Тишина обволакивала их, прерываемая лишь звуками дождя за окном и мягкими шагами Олега на кухне. Настя не двигалась. В её глазах застыло странное выражение – не тревога, но предчувствие, словно она заглянула дальше этого вечера, этого дома, этой жизни.
Она провела пальцем по краю пледа, задумчиво поджав губы. Мысль пришла неожиданно, но с удивительной ясностью: "Я запомню. Если с ним что-то случится – напомню. Или наоборот." Эта мысль не была страшной или болезненной – просто тихое обещание самой себе, клятва, которую никто не слышал.
Настя перевела взгляд на дверной проём, откуда доносился звук льющейся воды. Олег мыл чашки, напевая что-то себе под нос. Такой обыденный, домашний момент – и такая необъяснимая глубина чувства внутри неё.
Она улыбнулась, но улыбка получилась задумчивой. Возможно, именно такие мелочи – фильм, револьвер, который так восхитил мужа, эта тихая пятница – и были самым важным. Тем, что стоило запомнить.

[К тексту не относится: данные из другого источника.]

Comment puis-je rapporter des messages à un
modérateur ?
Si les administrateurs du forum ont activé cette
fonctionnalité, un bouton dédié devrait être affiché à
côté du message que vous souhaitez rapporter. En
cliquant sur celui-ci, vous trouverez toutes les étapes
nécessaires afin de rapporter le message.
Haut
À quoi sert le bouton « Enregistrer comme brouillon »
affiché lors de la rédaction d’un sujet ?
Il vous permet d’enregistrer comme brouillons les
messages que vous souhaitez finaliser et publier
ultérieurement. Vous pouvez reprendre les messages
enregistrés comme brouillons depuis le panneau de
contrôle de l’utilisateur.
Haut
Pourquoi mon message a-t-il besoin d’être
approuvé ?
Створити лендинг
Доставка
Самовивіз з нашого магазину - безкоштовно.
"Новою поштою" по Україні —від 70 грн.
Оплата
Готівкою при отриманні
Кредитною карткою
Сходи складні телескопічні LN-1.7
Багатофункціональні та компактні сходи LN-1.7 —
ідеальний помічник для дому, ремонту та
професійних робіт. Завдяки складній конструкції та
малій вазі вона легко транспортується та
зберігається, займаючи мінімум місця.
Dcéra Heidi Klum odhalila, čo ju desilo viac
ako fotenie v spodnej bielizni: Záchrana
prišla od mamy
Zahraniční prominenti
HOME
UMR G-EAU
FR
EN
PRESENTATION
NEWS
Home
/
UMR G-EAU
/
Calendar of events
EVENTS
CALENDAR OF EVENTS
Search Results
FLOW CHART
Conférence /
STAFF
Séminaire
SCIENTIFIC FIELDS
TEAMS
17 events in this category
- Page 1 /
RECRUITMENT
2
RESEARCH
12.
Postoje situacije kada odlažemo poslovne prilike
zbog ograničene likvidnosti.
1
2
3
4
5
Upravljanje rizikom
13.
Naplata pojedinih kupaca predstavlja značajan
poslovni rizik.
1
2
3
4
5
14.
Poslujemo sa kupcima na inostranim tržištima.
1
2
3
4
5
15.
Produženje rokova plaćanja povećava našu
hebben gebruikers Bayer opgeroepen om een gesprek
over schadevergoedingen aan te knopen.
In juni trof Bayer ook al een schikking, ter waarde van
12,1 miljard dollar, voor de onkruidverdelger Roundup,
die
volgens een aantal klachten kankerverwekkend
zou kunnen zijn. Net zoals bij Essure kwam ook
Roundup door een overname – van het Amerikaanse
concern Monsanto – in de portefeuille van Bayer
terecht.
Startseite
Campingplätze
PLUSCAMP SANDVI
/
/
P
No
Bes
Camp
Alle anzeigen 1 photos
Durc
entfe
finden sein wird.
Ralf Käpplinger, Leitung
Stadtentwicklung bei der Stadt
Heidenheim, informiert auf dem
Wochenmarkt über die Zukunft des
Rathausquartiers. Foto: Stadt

Болезнь пришла незаметно – сначала небольшая усталость, затем боли, которые Настя списывала на возраст. Когда врачи наконец поставили диагноз, время уже было упущено.

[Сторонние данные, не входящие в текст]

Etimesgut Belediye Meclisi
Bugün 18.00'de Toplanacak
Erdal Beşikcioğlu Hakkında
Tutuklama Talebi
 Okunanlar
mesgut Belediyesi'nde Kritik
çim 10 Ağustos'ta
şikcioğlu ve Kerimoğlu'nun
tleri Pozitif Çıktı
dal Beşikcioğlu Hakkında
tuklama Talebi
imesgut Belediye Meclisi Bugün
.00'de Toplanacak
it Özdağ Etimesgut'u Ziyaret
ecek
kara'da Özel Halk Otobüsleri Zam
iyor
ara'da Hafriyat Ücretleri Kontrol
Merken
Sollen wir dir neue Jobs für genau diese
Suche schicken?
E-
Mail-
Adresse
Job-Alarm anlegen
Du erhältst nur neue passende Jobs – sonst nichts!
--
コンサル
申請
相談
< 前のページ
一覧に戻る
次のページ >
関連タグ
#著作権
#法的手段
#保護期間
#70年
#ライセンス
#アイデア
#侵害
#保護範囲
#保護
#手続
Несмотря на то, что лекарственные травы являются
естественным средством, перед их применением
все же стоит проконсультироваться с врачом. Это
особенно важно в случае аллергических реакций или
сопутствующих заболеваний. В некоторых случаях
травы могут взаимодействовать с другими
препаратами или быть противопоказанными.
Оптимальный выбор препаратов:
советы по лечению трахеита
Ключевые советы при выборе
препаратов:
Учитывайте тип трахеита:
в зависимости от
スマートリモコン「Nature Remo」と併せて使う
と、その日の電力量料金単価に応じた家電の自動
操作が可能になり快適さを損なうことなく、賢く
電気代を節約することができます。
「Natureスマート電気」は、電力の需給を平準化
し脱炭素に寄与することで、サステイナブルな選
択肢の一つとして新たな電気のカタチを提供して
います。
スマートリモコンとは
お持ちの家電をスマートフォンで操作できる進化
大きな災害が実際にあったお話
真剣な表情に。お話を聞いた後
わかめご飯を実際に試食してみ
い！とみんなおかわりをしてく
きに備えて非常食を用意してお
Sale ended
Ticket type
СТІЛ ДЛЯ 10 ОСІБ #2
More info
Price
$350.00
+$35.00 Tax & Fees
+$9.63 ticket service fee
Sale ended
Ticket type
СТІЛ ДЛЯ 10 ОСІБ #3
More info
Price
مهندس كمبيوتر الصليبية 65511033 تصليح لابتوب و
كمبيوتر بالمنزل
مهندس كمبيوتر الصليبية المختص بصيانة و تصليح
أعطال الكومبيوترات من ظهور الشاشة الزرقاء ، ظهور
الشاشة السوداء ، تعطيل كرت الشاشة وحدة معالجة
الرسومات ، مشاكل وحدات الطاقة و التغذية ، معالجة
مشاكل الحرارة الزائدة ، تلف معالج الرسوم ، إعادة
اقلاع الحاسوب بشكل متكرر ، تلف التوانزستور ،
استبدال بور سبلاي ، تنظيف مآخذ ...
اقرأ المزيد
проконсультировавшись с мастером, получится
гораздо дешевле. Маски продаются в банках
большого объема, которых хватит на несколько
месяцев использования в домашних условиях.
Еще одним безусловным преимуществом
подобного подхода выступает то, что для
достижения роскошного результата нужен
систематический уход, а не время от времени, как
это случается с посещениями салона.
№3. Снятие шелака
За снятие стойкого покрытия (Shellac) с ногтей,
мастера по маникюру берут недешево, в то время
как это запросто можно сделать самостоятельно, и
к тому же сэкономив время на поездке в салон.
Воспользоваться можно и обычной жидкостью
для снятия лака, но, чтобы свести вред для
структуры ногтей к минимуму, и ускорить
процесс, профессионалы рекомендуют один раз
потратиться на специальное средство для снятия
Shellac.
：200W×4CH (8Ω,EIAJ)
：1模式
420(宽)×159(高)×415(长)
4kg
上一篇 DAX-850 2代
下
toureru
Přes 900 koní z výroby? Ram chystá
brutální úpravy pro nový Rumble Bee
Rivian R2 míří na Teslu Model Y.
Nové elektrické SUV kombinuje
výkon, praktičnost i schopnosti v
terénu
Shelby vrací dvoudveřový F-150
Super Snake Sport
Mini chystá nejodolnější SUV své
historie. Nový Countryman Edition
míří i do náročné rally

Олег переоборудовал их спальню. Стерильность больничной палаты смягчалась знакомыми вещами: фотографиями на стенах, книгами, маленьким радиоприёмником, из которого лилась тихая музыка. Шторы были постоянно прикрыты, создавая мягкий полумрак, в котором Насте было легче.
В комнате стоял особый запах – лекарств, антисептиков и тех цветов, которые Олег приносил каждое утро. Он менял воду в вазе, стараясь не шуметь, когда Настя дремала.

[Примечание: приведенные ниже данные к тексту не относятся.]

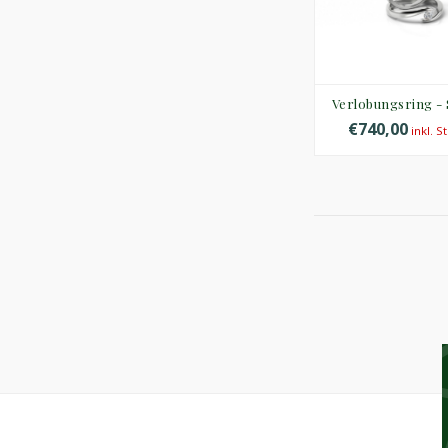
Verlobungsring -
€740,00
inkl. S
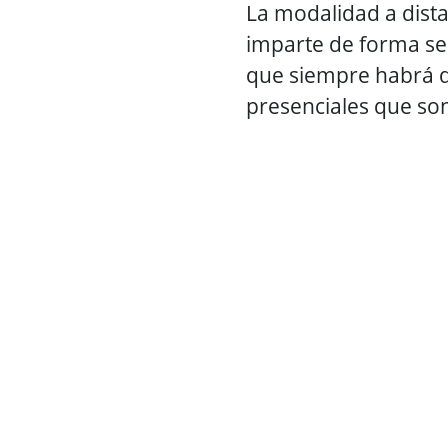
La modalidad a dista
imparte de forma se
que siempre habrá qu
presenciales que son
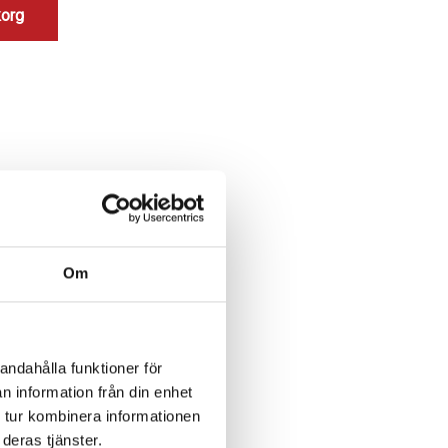
korg
Om
andahålla funktioner för
n information från din enhet
 tur kombinera informationen
deras tjänster.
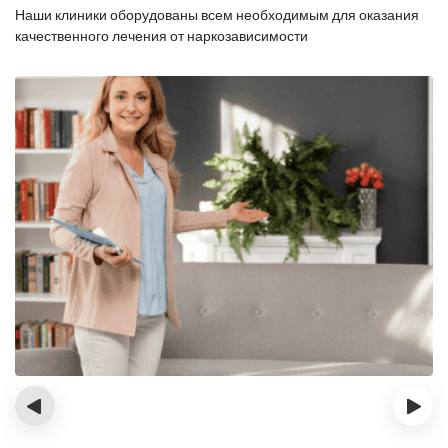
Наши клиники оборудованы всем необходимым для оказания
качественного лечения от наркозависимости
‹
›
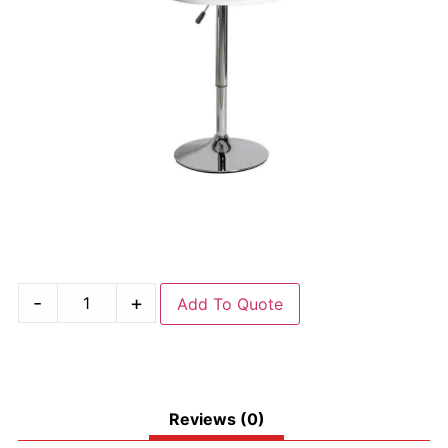
-
+
Add To Quote
Reviews (0)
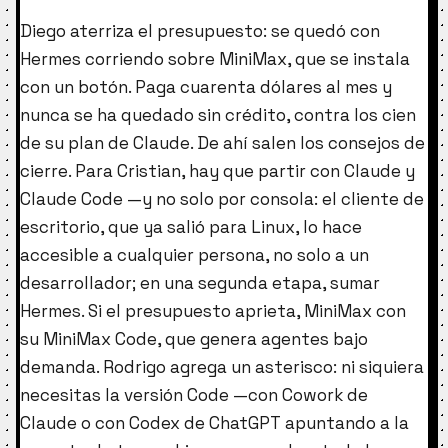
Diego aterriza el presupuesto: se quedó con
Hermes corriendo sobre MiniMax, que se instala
con un botón. Paga cuarenta dólares al mes y
nunca se ha quedado sin crédito, contra los cien
de su plan de Claude. De ahí salen los consejos de
cierre. Para Cristian, hay que partir con Claude y
Claude Code —y no solo por consola: el cliente de
escritorio, que ya salió para Linux, lo hace
accesible a cualquier persona, no solo a un
desarrollador; en una segunda etapa, sumar
Hermes. Si el presupuesto aprieta, MiniMax con
su MiniMax Code, que genera agentes bajo
demanda. Rodrigo agrega un asterisco: ni siquiera
necesitas la versión Code —con Cowork de
Claude o con Codex de ChatGPT apuntando a la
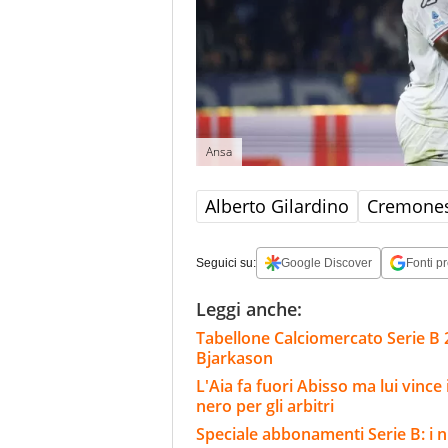
Ansa
Alberto Gilardino
Cremone
Seguici su:
Google Discover
Fonti pr
Leggi anche:
Tabellone Calciomercato Serie B 
Bjarkason
L'Aia fa fuori Abisso ma lui vinc
nero per gli arbitri
Speciale abbonamenti Serie B: i n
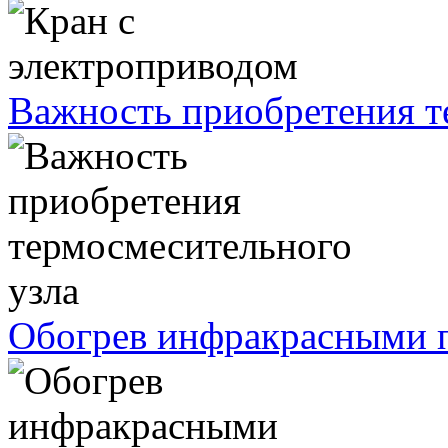
Важность приобретения т
Обогрев инфракрасными п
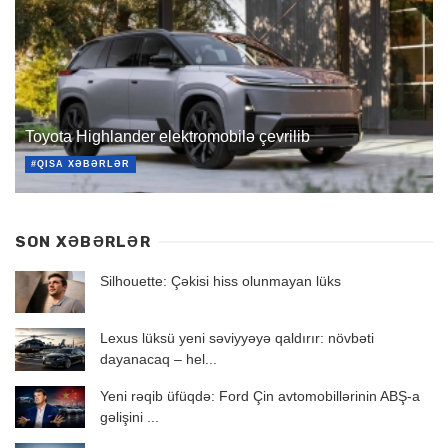
Toyota Highlander elektromobilə çevrilib
#QISA XƏBƏRLƏR
SON XƏBƏRLƏR
Silhouette: Çəkisi hiss olunmayan lüks
Lexus lüksü yeni səviyyəyə qaldırır: növbəti
dayanacaq – hel...
Yeni rəqib üfüqdə: Ford Çin avtomobillərinin ABŞ-a
gəlişini ...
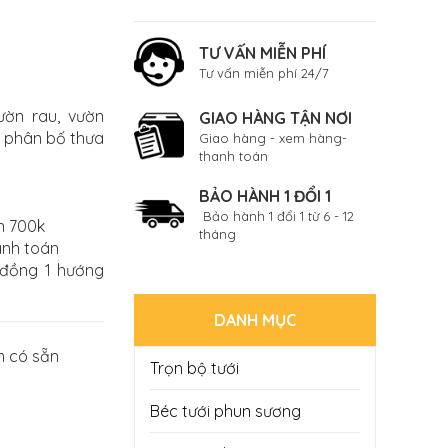
TƯ VẤN MIỄN PHÍ
Tư vấn miễn phí 24/7
ườn rau, vườn
GIAO HÀNG TẬN NƠI
2 phân bố thưa
Giao hàng - xem hàng-
thanh toán
BẢO HÀNH 1 ĐỔI 1
Bảo hành 1 đổi 1 từ 6 - 12
n 700k
tháng
anh toán
 đồng 1 hướng
DANH MỤC
 có sẵn
Trọn bộ tưới
Béc tưới phun sương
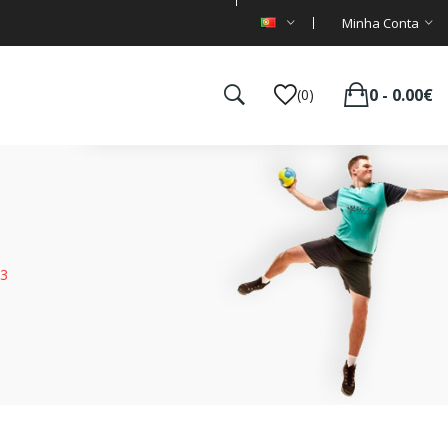
Minha Conta
0 - 0.00€
(0)
3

– Опять тратишь деньги на эти букеты, – сказала она однажды, не открывая глаз.
Олег вздрогнул – думал, что она спит.
– Они тебе нравятся.
– Мне нравится, что ты их приносишь, – её голос звучал тихо, но твёрдо. – Дело не в цветах.
Болезнь истощала её тело, но не дух. Она оставалась прежней Настей – только теперь её мудрость, её спокойствие проступали ещё отчётливее, словно всё лишнее стёрлось, оставив самую суть.
Медсестра приходила дважды в день. Олег научился делать уколы сам – Настя не хотела лишних людей в доме. Она не жаловалась, даже когда боль становилась невыносимой. Только её дыхание менялось, становилось прерывистым, а пальцы крепче сжимали простыню.
В такие моменты Олег садился рядом, брал её руку и говорил – о чём угодно, только не о болезни. О книгах, которые она любила, о новостях, о своих проектах. Иногда просто молчал, позволяя тишине говорить за них обоих.